Accelerated urbanization and the ensuing rapid increase in urban populations led to the need for a tremendous number of parking spaces. Automated parking systems coupled with new parking lot layouts can effectively address the need. However, most automated parking systems available on the market today use ultrasonic sensors to detect vacant parking spaces. One limitation of this method is that a reference vehicle must be parked in an adjacent space, and the accuracy of distance information is highly dependent on the positioning of the reference vehicle. To overcome this limitation, an around view monitoring-based method for detecting parking spaces and algorithms analyzing the vacancy of the space are proposed in this study. The framework of the algorithm comprises two main stages: parking space detection and space occupancy classification. In addition, a highly robust analysis method is proposed to classify parking space occupancy. Two angles of view were used to detect features, classified as road or obstacle features, within the parking space. Road features were used to provide information regarding the possible vacancy of a parking space, and obstacle features were used to provide information regarding the possible occupancy of a parking space. Finally, these two types of information were integrated to determine whether a specific parking space is occupied. The experimental settings in this study consisted of three common settings: an indoor parking lot, an outdoor parking lot, and roadside parking spaces.
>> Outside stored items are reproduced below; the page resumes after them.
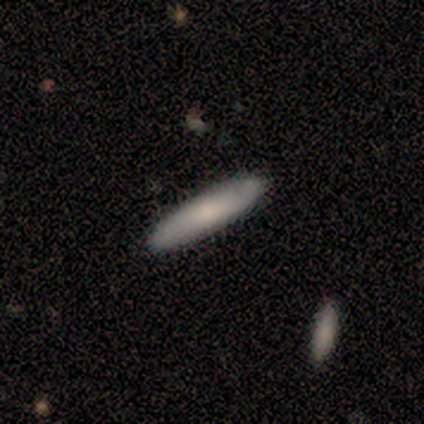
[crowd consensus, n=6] smooth_or_featured: smooth (p=0.83) [alt: featured or disk p=0.17]
how_rounded: in between (p=0.60) [alt: cigar-shaped p=0.40]
merging: none (p=0.67) [alt: minor disturbance p=0.33]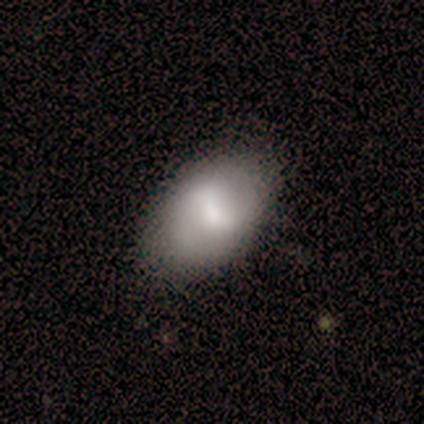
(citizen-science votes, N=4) smooth 75%, featured or disk 25%, star or artifact 0%. Down the decision tree: how rounded — in between (100%); merging — none (100%).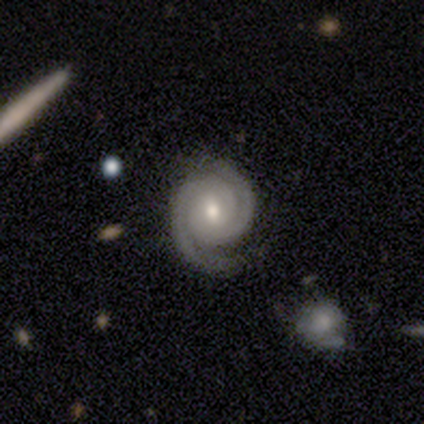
Morphology: type=featured or disk (100%); edge-on=no (100%); bar=weak (80%); spiral arms=yes (100%); winding=tight (60%); arm count=2 (100%); bulge=moderate (60%); merging=none (100%).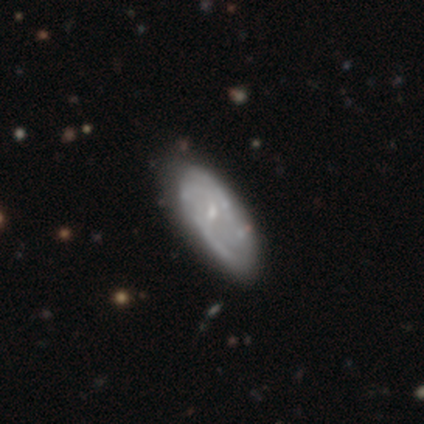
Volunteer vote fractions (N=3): This is likely a smooth galaxy (67%). How rounded: clearly in between (100%). Merging: likely none (67%).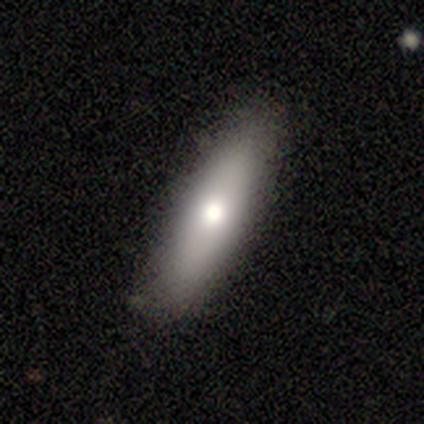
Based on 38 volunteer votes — smooth 79%, featured or disk 18%, star or artifact 3%. Down the decision tree: how rounded — cigar-shaped (77%); merging — none (84%).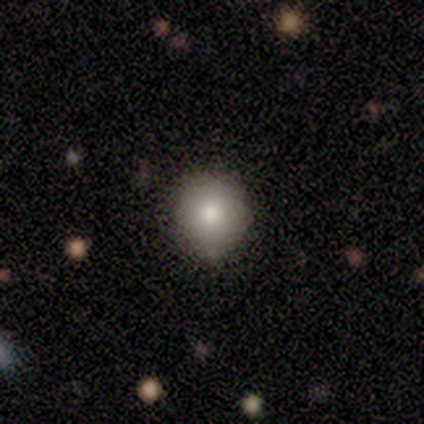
This appears to be a smooth galaxy with no disk features (80%) that is round (100%). Merging: none (75%).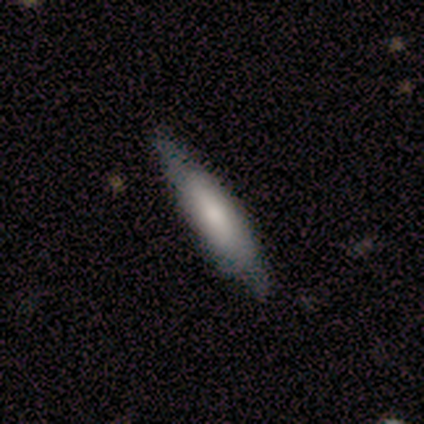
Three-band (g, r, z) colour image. It shows a smooth galaxy with no disk features (54%) that is cigar-shaped (86%). Merging: none (67%).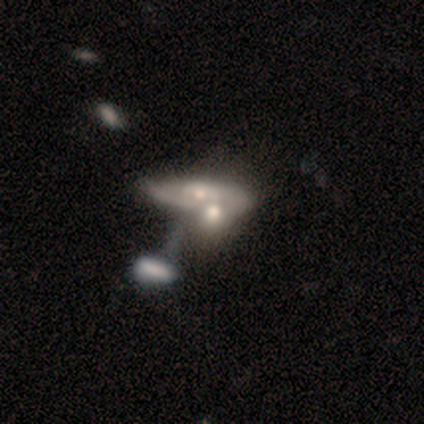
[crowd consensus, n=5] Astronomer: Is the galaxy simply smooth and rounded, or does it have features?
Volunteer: smooth — 40%, tied with featured or disk at 40%.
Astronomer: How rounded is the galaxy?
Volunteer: in between — 50%, tied with cigar-shaped at 50%.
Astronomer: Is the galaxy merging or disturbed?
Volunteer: merger — 100%.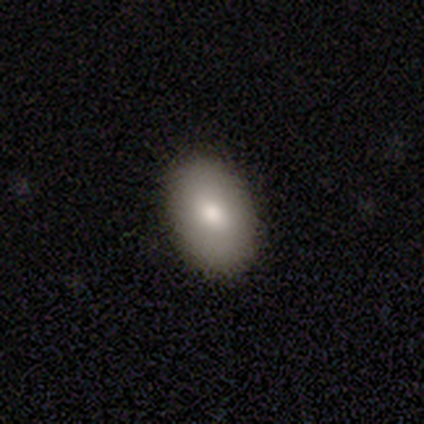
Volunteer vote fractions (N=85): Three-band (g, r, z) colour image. It shows a smooth galaxy with no disk features (79%) that is in between round and cigar-shaped (91%). Merging: none (90%).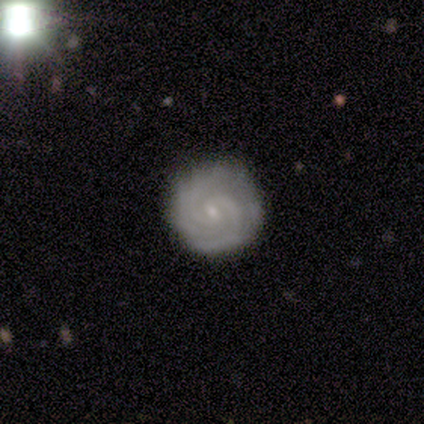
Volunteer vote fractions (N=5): Volunteers were most divided on "smooth or featured": featured or disk: 60%, smooth: 40%, star or artifact: 0%. More confident: edge-on disk — no (100%); bar — no (100%); spiral arms — yes (100%); spiral winding — tight (100%); bulge size — small (100%); merging — none (100%); spiral arm count — 3 (67%).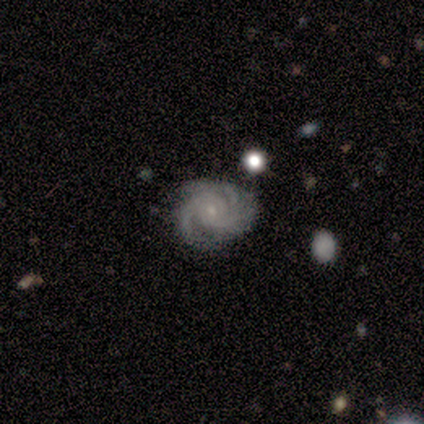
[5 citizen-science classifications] A featured or disk galaxy (80%) with a weak bar (50%, tied with no), 2 (50%) tight (75%) spiral arms (100%) and a small central bulge (75%). Merging: none (80%).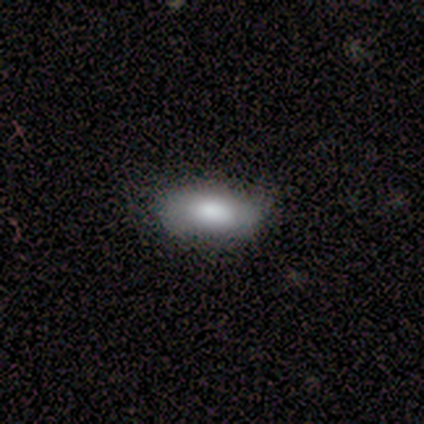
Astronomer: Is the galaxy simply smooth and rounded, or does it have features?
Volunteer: smooth — 82%.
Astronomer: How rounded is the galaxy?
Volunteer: in between — 84%.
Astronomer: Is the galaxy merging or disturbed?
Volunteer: none — 85%.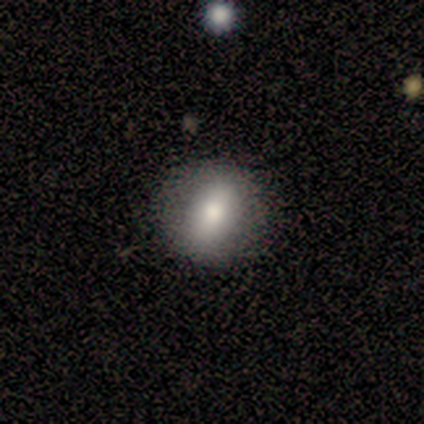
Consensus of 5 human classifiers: Volunteers were most divided on "how rounded": round: 80%, in between: 20%, cigar-shaped: 0%. More confident: smooth or featured — smooth (100%); merging — none (100%).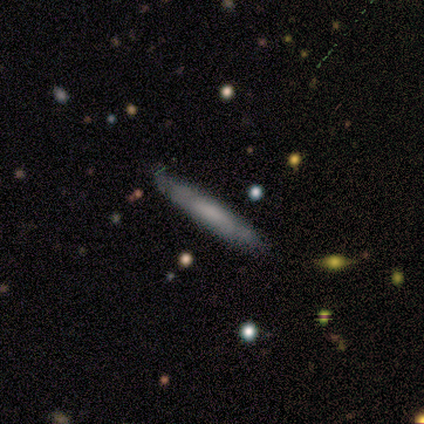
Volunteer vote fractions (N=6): A featured or disk galaxy (67%) viewed edge-on (100%) with no central bulge (50%).

Vote fractions:
- Smooth or featured? featured or disk: 67% / smooth: 33% / star or artifact: 0%
- Edge-on disk? yes: 100% / no: 0%
- Edge-on bulge? none: 50% / boxy: 25% / rounded: 25%
- Merging? none: 67% / minor disturbance: 17% / major disturbance: 17% / merger: 0%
The final tests showed that the method’s detection rate was lower in indoor settings than outdoor settings because lighting problems are severer in indoor settings than outdoor settings in around view monitoring (AVM) systems. However, the method achieved favorable detection performance overall. Furthermore, we tested and compared performance based on road features, obstacle features, and a combination of both. The results showed that integrating both types of features produced the lowest rate of classification error.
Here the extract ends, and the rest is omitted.